__PROVIDED MATERIAL__
--------------------------------

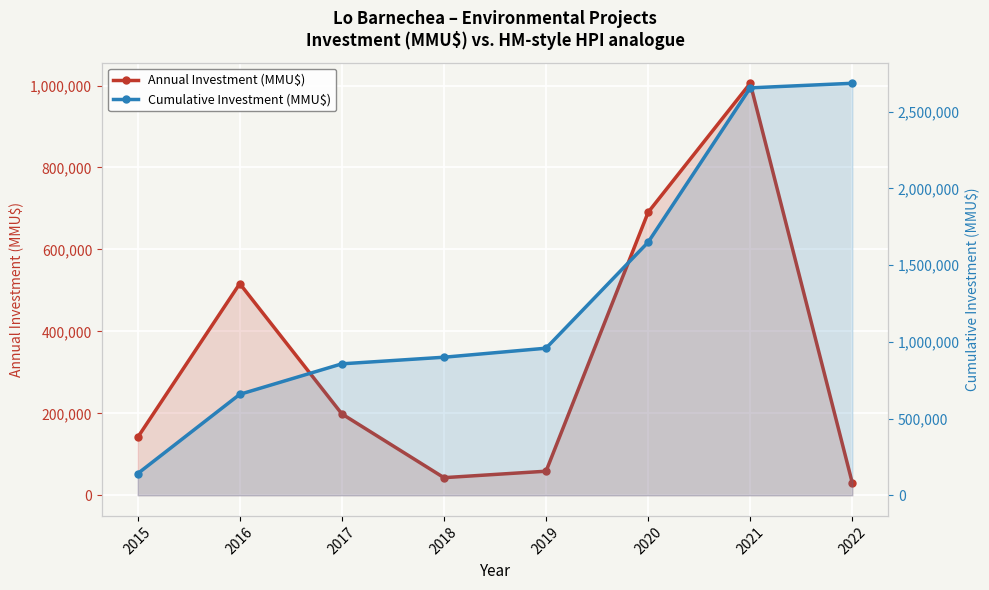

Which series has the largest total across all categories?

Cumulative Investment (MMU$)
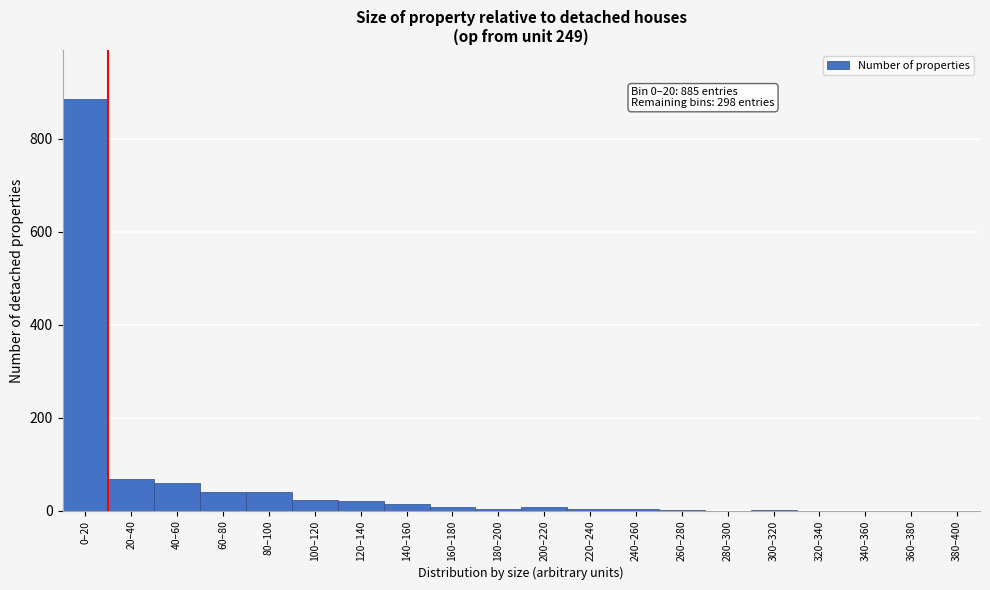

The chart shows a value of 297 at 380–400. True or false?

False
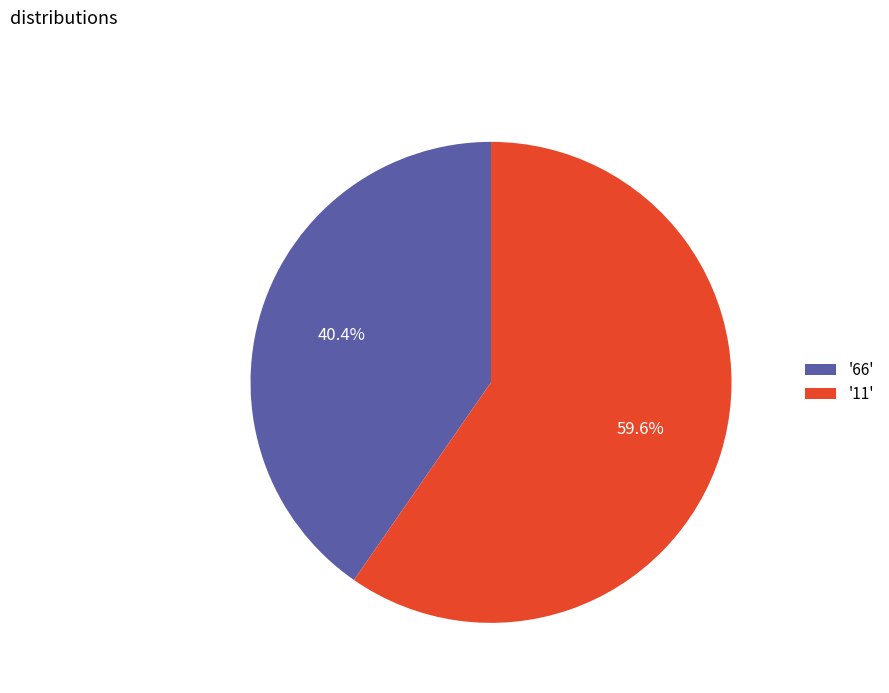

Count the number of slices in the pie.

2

--------------------------------

Reproduce all of the material above word for word, leaving out the pictures.

__WRITTEN REPLY__
Which series has the largest total across all categories?

Cumulative Investment (MMU$)

The chart shows a value of 297 at 380–400. True or false?

False

Count the number of slices in the pie.

2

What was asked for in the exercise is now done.